Some more conservative commentators seem to be advocating for arming priests and pastors in the same way that they’ve argued in favor of having armed guards in schools. What are your thoughts on this proposal?

That’s a very typical reaction. In the last decade, this is exactly how the gun rights crowd would’ve responded to this. They take these incidents as a call to arms. I’m not surprised that they think Christian pastors should be armed to prevent these kinds of incidents. The interview you refer to is with a guy named E.W. Jackson, who was on “Fox and Friends” this morning. He was the one who suggested that this was more of a hate crime against Christians and not against African Americans. He himself is African American, but clearly he and the host completely ignored that there was an obvious race element to this though the shooter himself said it. What was interesting about Jackson is that he is no average or ordinary black pastor. “Fox and Friends” picked him for a reason. He was a Republican candidate for lieutenant governor of Virginia and for the Senate and is a Tea Party favorite, staunch defender of guns, big critic of the black political establishment in complaining that they’re always claiming racism, but that’s beside the point. The major point is this is not anything new. This is part of the larger gun rights agenda to flood our society with guns.

The other piece of interest on Fox News was actually in the written portion. John Lott, who is a major gun rights advocate, wrote a book called “More Guns, Less Crime.” He has been repeatedly discredited, disproved by the public health establishment, but he keeps coming back because he cites data and statistics.

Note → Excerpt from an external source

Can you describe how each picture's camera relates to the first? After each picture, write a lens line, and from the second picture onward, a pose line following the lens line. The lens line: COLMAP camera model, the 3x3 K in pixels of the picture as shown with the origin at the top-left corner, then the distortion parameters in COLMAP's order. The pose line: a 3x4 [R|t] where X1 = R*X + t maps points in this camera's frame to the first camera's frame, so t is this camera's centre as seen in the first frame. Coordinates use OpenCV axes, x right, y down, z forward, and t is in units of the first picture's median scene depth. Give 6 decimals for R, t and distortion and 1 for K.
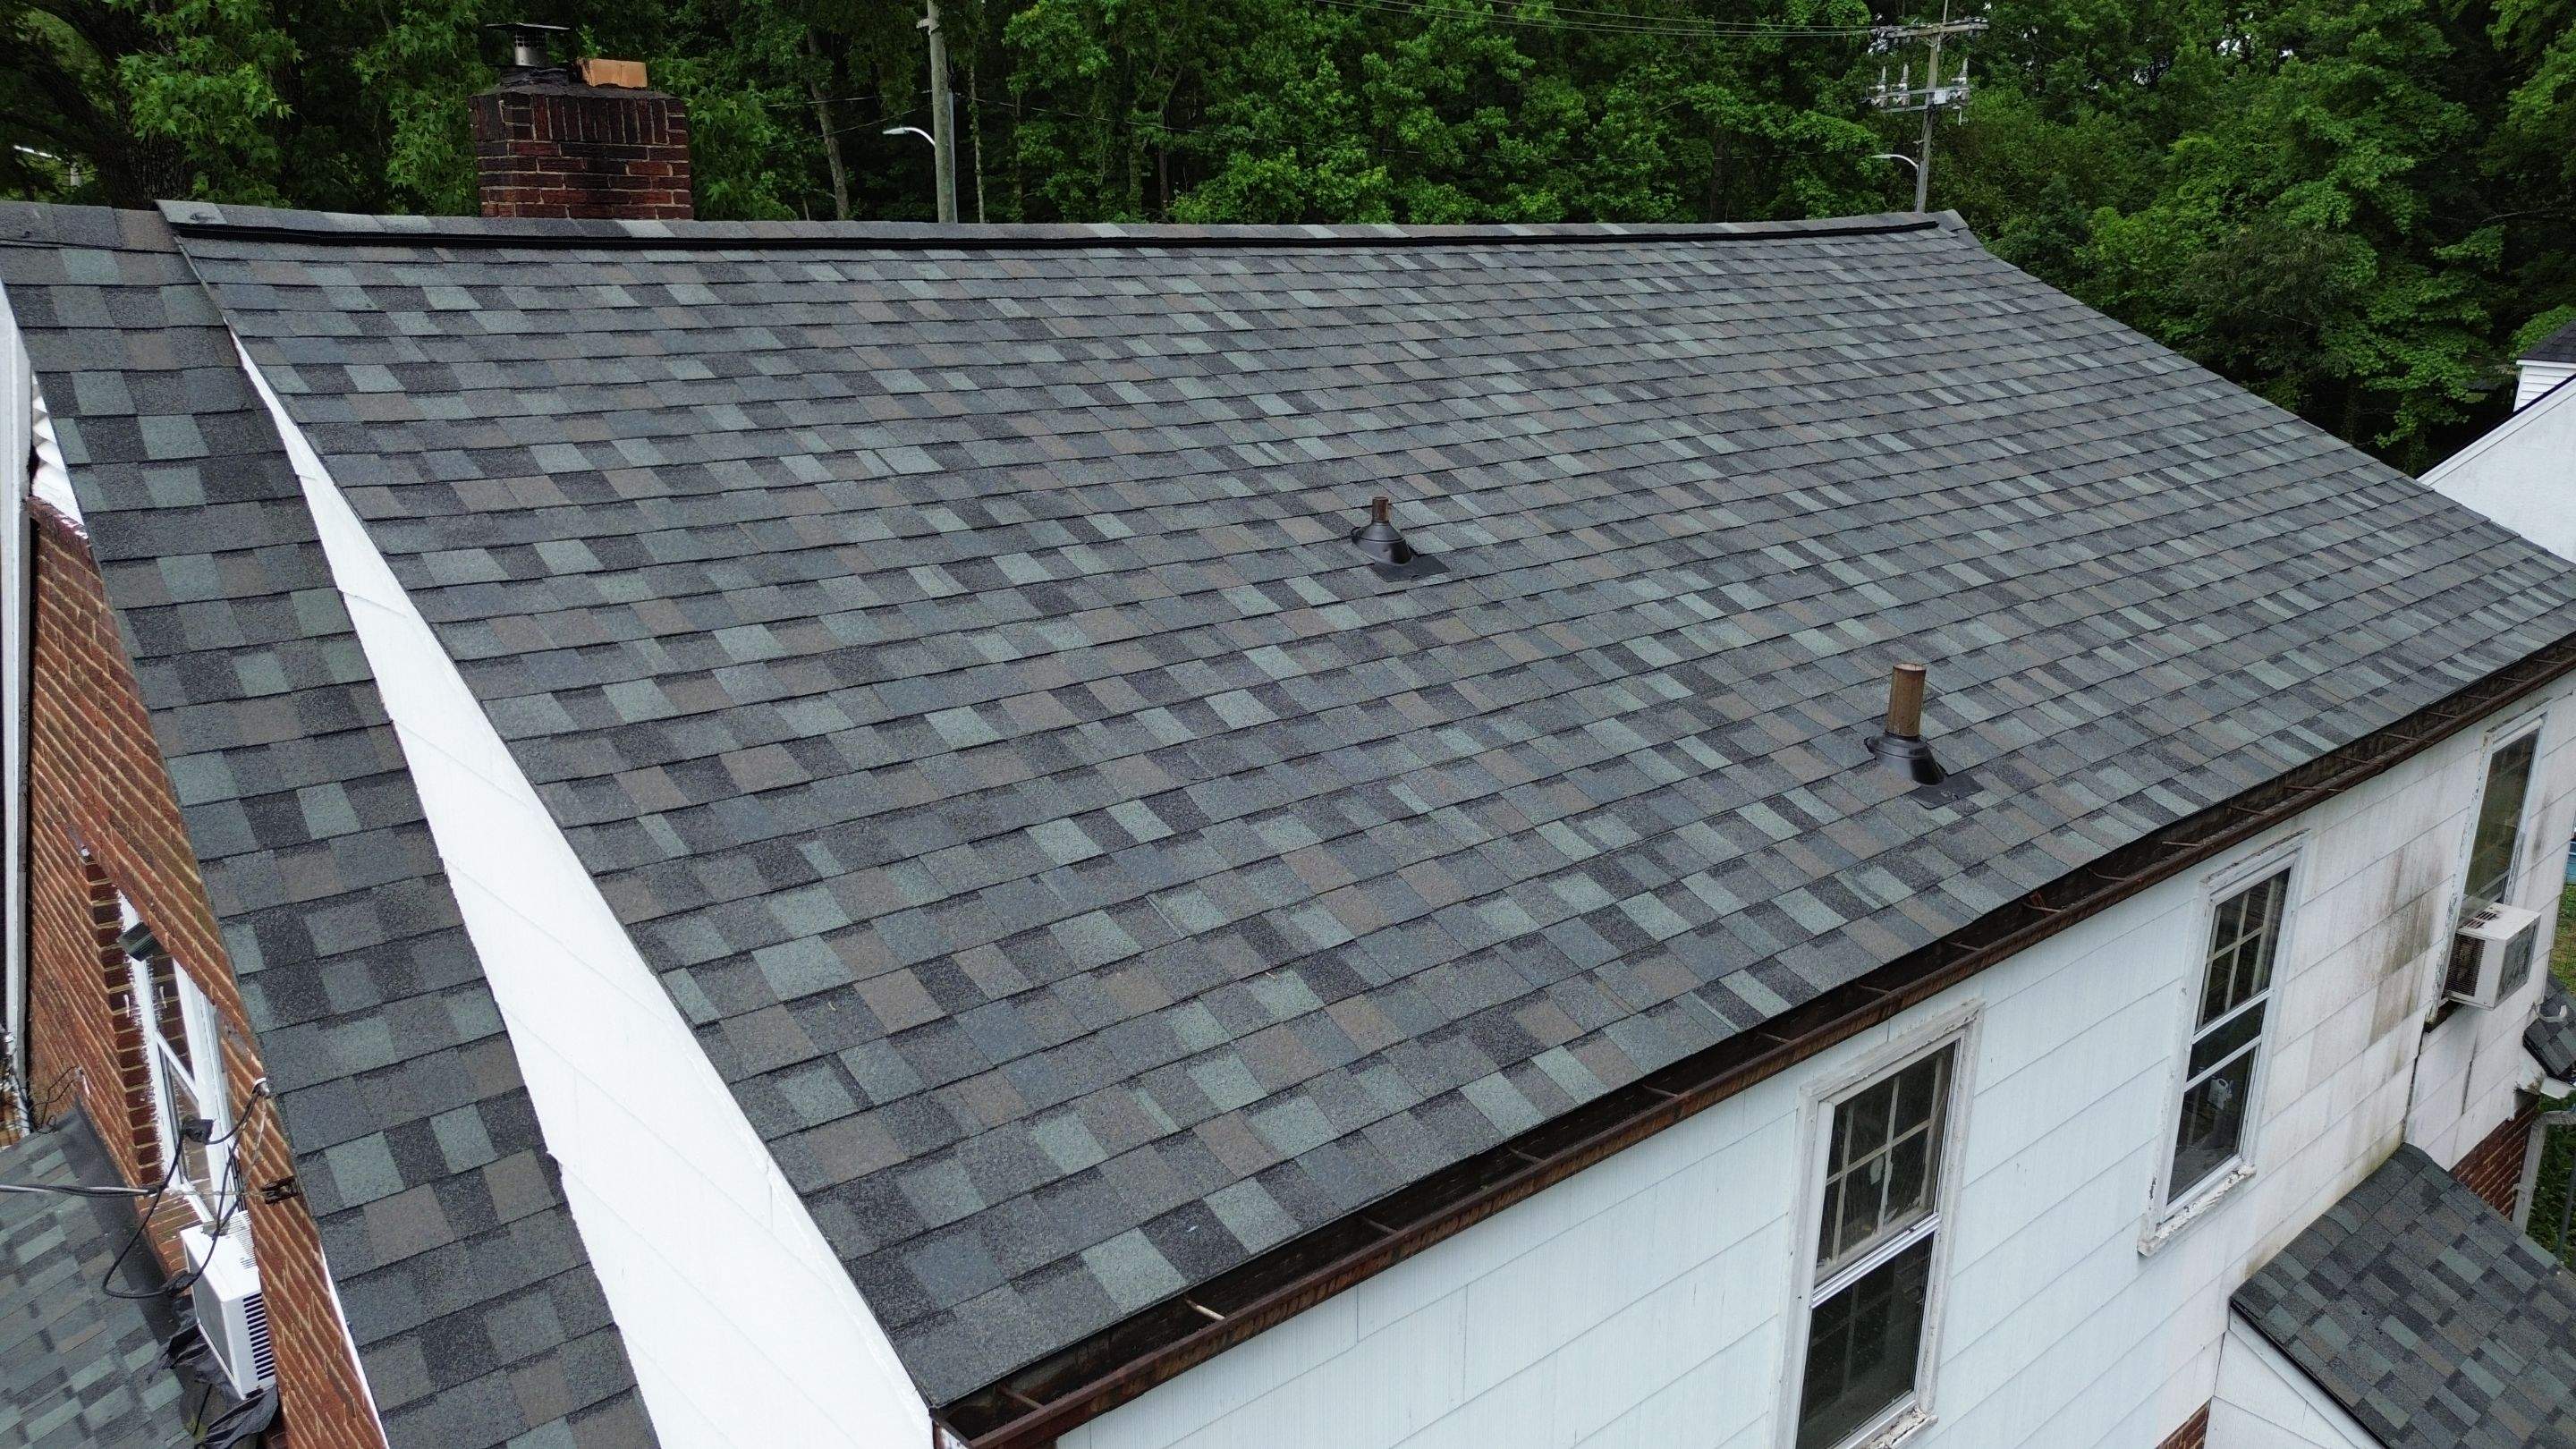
lens RADIAL K [[1826.1, 0, 1288.0], [0, 1826.1, 724.5], [0, 0, 1]] dist [0.066373, -0.055122]
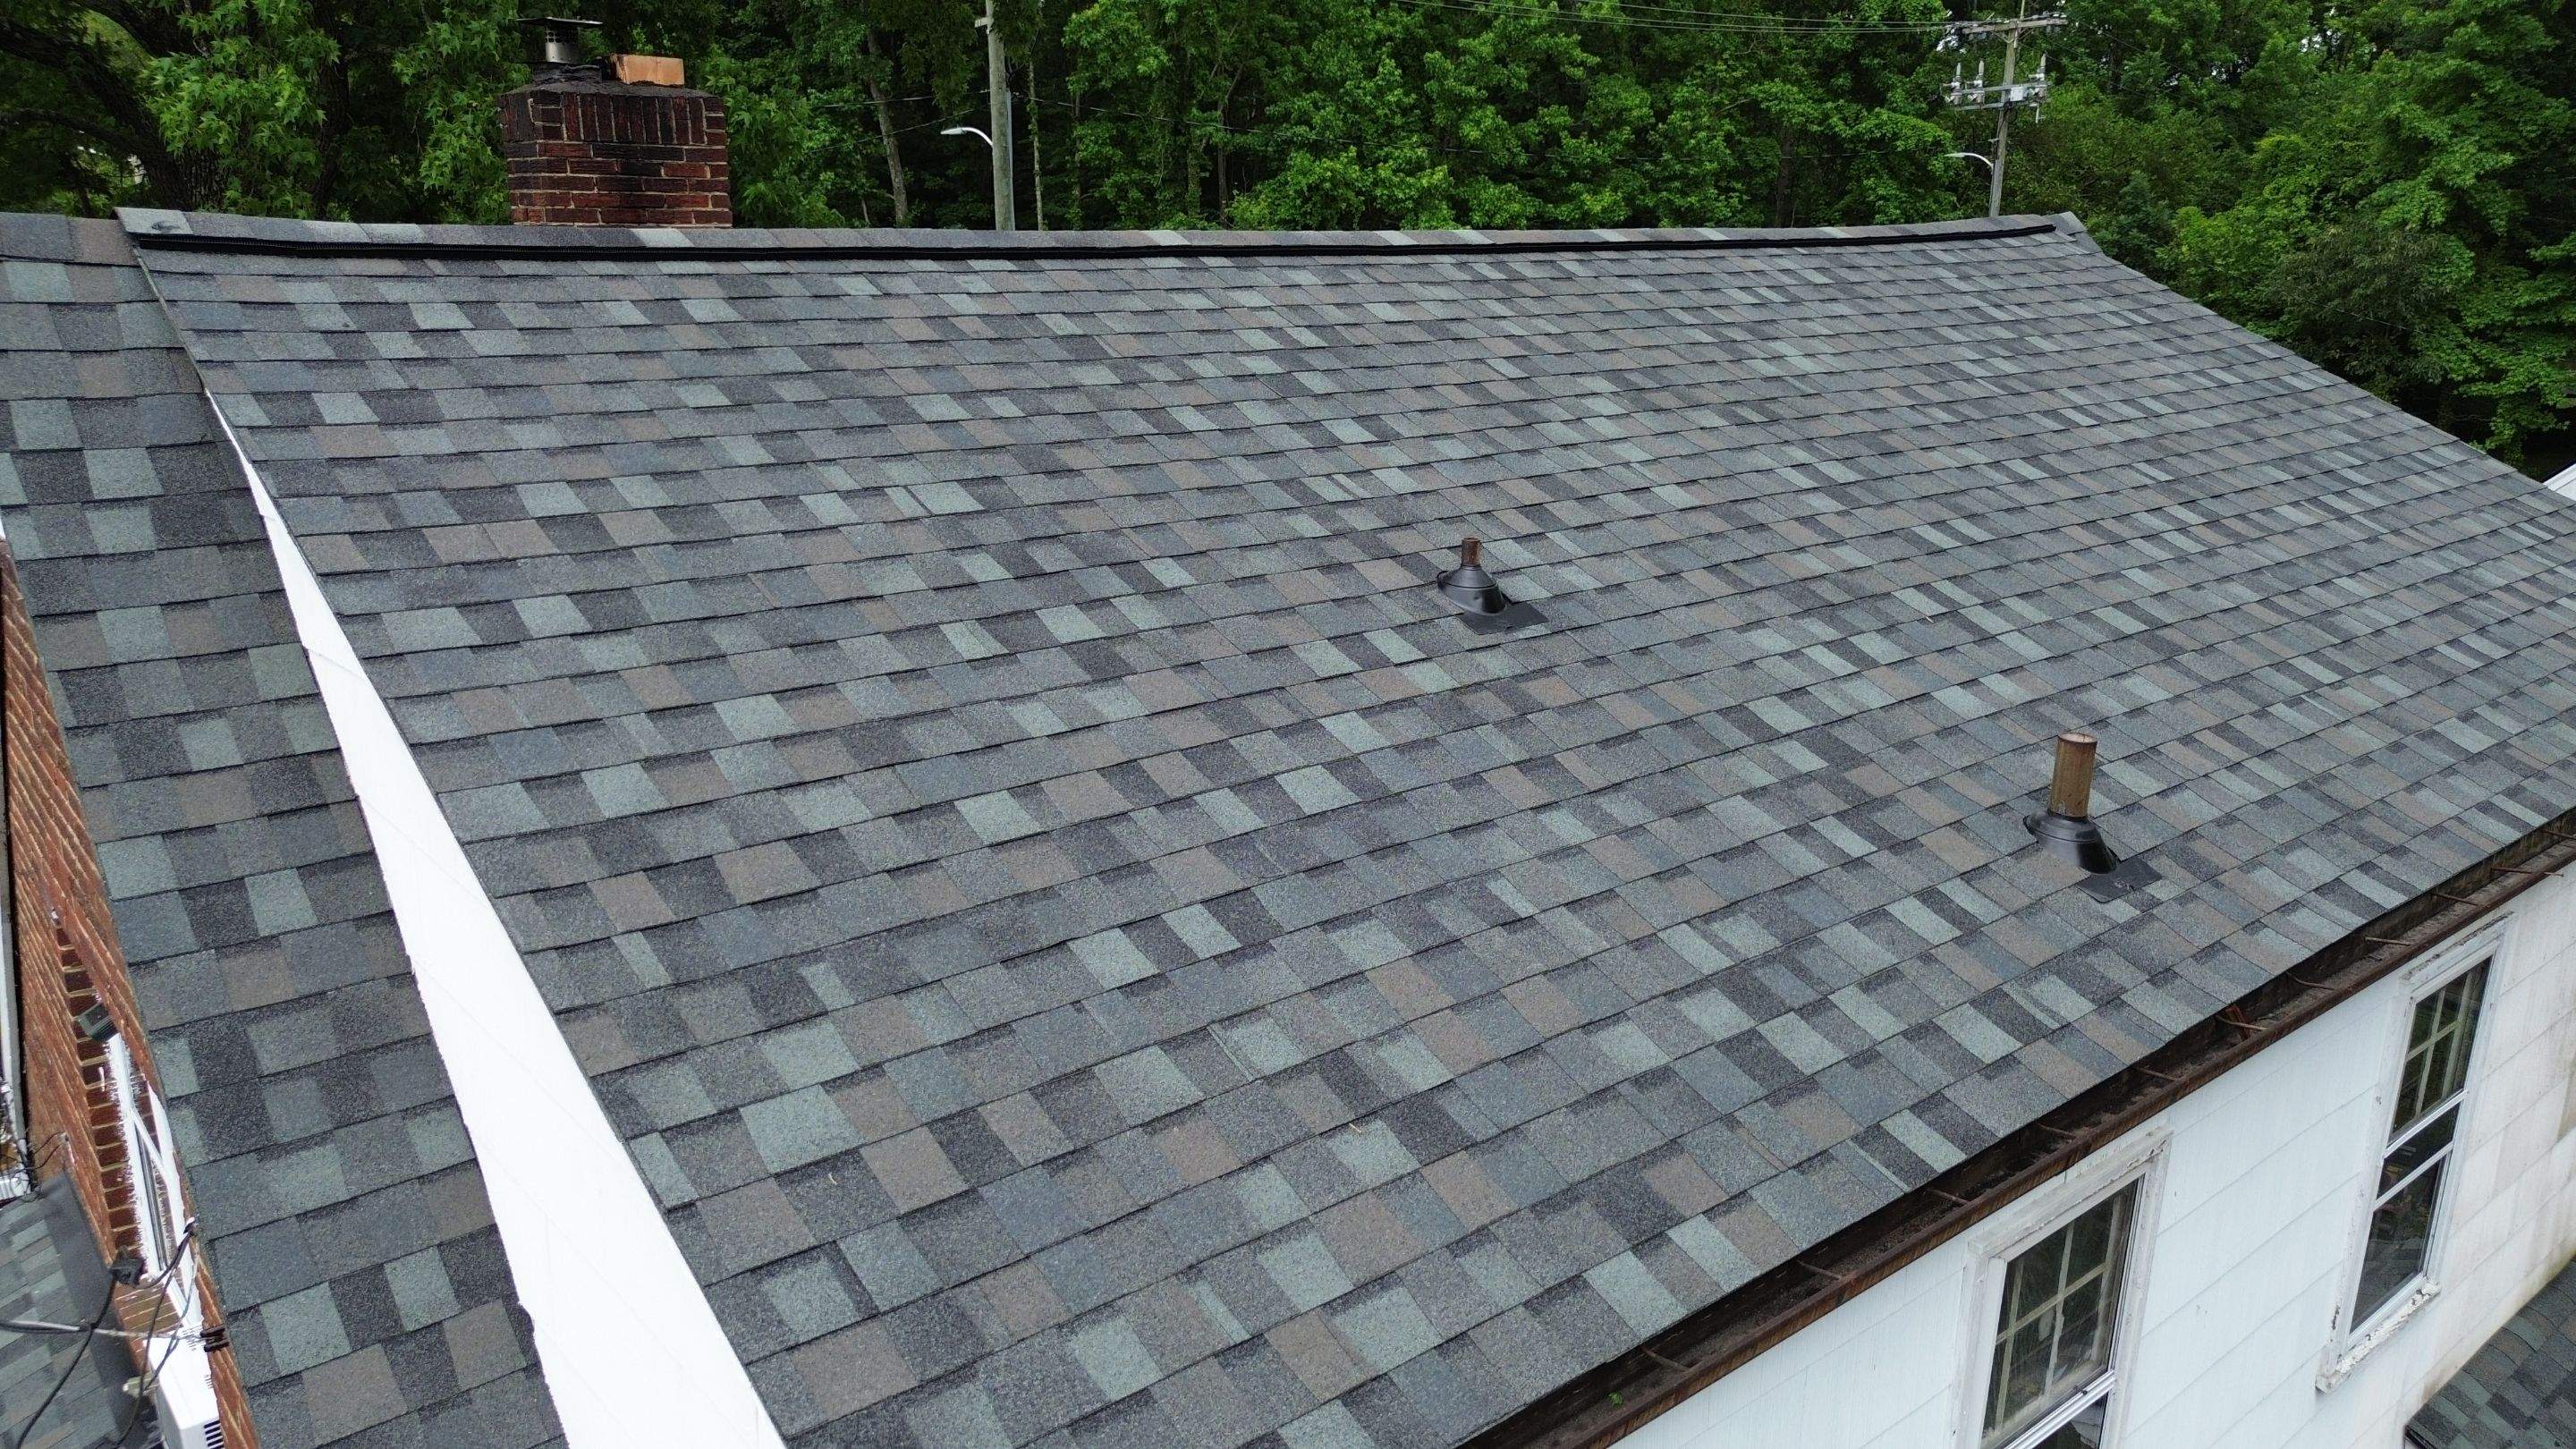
lens RADIAL K [[1826.1, 0, 1288.0], [0, 1826.1, 724.5], [0, 0, 1]] dist [0.066373, -0.055122]
pose [[0.999543, 0.008076, -0.029127, -0.012633], [-0.008072, 0.999967, 0.000245, -0.034974], [0.029128, -0.000010, 0.999576, 0.111546]]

His methods have been disproven, but he is called on as an expert in favor of gun rights. He wrote a column this morning for Fox News saying that the real problem was that the church was a gun-free zone, and that makes it an easy target for killers. But that again is a very common argument that we heard many times about the shooter in Aurora, Colorado. They said that that theater was also a gun-free zone, and that’s why he chose it. There’s plenty of evidence to the contrary: that that doesn’t come into the minds of the shooters at all.

What they are really saying is that we must accept that people are going to die in mass killings from gun violence. That goes without saying.  But they believe we just won’t have as many deaths if more people are armed because someone in an armed crowd should be able to cut down the first shooter before he succeeds in killing all of his intended victims.  He will, of course, kill some of them.  Nobody can read his mind and know ahead of time that he is going to start firing at people.  But once the shock wears off one of the armed accountants, schoolteachers and elderly people should be able to get their weapon out and fire at the shooter before he kills every person in the room (as long as he doesn’t see them first.) That’s it. That’s their solution.

Unless we all walk around with guns loaded and drawn and ready to fire at a moments notice, this is the best scenario that they can come up with. The worst, of course is that bullets flying all over the place from multiple shooters will inevitably hit the wrong people and cause even more death. But in the best case, what we will have is possibly fewer victims before someone cuts down the perpetrator. And that is good enough for them.

So, in effect, they are saying that mass shootings are just part of life and we are going to have to live with it. And apparently, that’s what most Americans believe as well.  There is nothing to be done. Well, that’s not true.  The gun proliferation zealots are succeeding in state legislatures in loosening gun laws and putting even more guns into circulation everywhere. So there’s that.  But that’s it.